Copy the material below word for word, leaving out the pictures.

Content starts

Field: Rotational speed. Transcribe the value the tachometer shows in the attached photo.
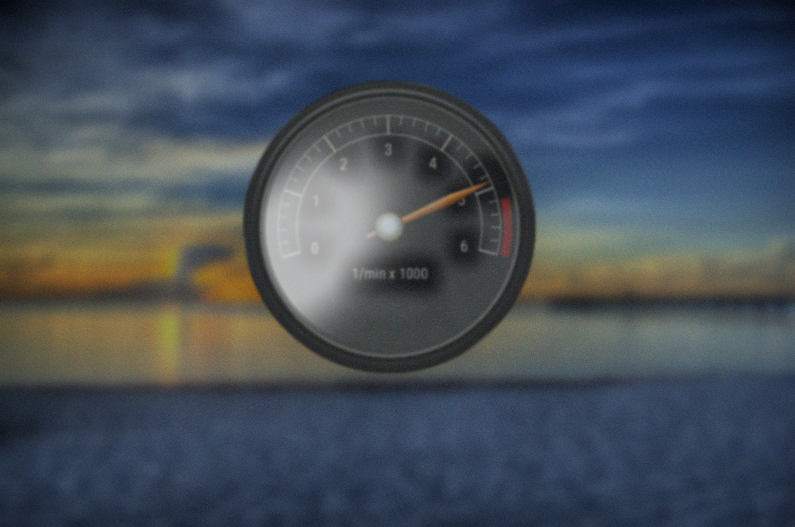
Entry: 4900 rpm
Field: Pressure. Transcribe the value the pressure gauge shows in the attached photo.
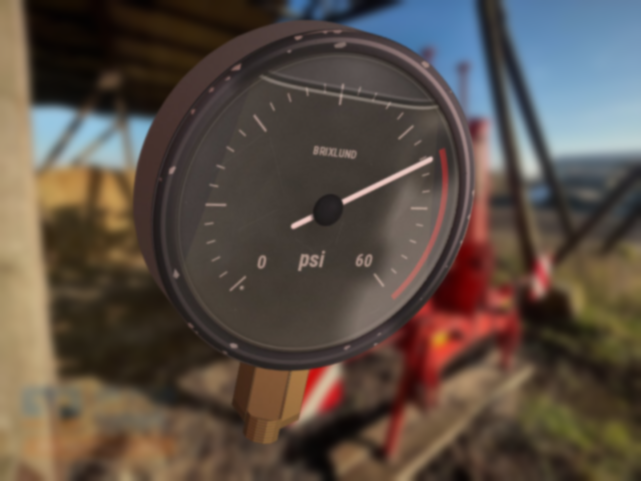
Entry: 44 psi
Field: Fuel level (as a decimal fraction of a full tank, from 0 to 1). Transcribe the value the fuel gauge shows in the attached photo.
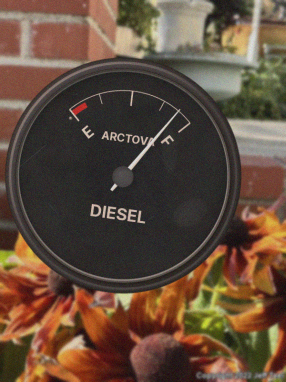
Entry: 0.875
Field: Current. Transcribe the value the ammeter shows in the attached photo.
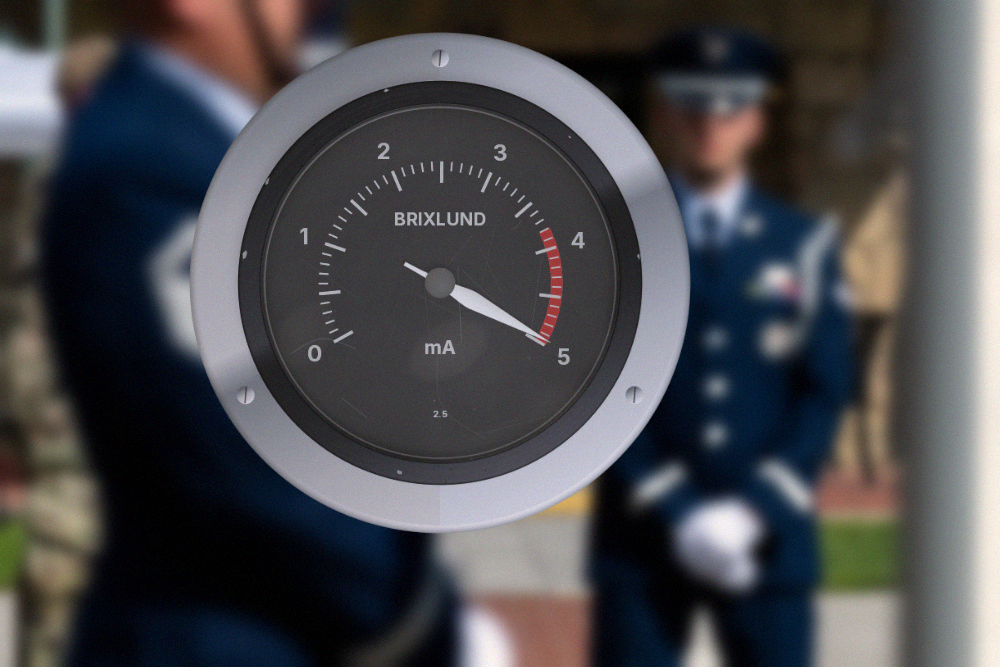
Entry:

Content ends

(Finished exercise):
Field: Rotational speed. Transcribe the value the tachometer shows in the attached photo.
Entry: 4900 rpm
Field: Pressure. Transcribe the value the pressure gauge shows in the attached photo.
Entry: 44 psi
Field: Fuel level (as a decimal fraction of a full tank, from 0 to 1). Transcribe the value the fuel gauge shows in the attached photo.
Entry: 0.875
Field: Current. Transcribe the value the ammeter shows in the attached photo.
Entry:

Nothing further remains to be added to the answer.